_Saved entries:_
########
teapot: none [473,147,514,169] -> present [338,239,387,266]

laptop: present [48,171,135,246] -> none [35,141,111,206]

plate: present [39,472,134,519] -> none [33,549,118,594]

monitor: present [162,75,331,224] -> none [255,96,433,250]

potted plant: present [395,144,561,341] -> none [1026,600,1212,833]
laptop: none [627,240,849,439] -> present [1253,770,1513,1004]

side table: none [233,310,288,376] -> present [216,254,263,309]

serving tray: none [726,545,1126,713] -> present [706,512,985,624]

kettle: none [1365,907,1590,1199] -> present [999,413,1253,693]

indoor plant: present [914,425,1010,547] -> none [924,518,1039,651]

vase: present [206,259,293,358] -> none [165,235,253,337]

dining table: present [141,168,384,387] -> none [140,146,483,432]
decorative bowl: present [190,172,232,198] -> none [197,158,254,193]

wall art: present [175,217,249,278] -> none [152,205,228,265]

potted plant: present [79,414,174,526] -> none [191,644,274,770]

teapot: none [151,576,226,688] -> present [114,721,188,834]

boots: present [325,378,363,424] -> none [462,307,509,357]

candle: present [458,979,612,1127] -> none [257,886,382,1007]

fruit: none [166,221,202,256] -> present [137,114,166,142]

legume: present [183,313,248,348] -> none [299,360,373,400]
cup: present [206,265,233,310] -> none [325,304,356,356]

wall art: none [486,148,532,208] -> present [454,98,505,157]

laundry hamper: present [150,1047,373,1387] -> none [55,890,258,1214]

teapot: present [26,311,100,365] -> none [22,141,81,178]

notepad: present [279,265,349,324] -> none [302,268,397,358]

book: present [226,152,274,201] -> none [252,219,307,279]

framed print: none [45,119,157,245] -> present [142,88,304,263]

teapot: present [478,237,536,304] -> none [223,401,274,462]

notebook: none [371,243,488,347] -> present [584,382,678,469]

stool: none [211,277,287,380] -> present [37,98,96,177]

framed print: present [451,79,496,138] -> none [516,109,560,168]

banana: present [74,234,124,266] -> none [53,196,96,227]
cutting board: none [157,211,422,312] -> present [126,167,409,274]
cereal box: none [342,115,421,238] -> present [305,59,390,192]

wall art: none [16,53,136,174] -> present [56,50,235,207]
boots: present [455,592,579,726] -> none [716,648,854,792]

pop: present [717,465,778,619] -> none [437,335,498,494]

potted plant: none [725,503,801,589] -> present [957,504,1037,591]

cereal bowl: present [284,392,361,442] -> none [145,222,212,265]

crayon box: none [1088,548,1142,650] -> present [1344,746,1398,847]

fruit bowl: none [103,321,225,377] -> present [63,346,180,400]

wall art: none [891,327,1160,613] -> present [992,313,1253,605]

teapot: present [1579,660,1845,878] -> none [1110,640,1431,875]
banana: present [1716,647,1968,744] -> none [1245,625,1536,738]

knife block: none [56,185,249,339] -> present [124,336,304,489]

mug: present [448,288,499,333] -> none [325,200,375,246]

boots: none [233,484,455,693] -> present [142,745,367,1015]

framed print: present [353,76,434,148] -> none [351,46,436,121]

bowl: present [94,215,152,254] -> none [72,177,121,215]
########
_Task to carry out:_
Report every line in the data above in which the word "boots" appears.

_Task result:_
boots: present [325,378,363,424] -> none [462,307,509,357]
boots: present [455,592,579,726] -> none [716,648,854,792]
boots: none [233,484,455,693] -> present [142,745,367,1015]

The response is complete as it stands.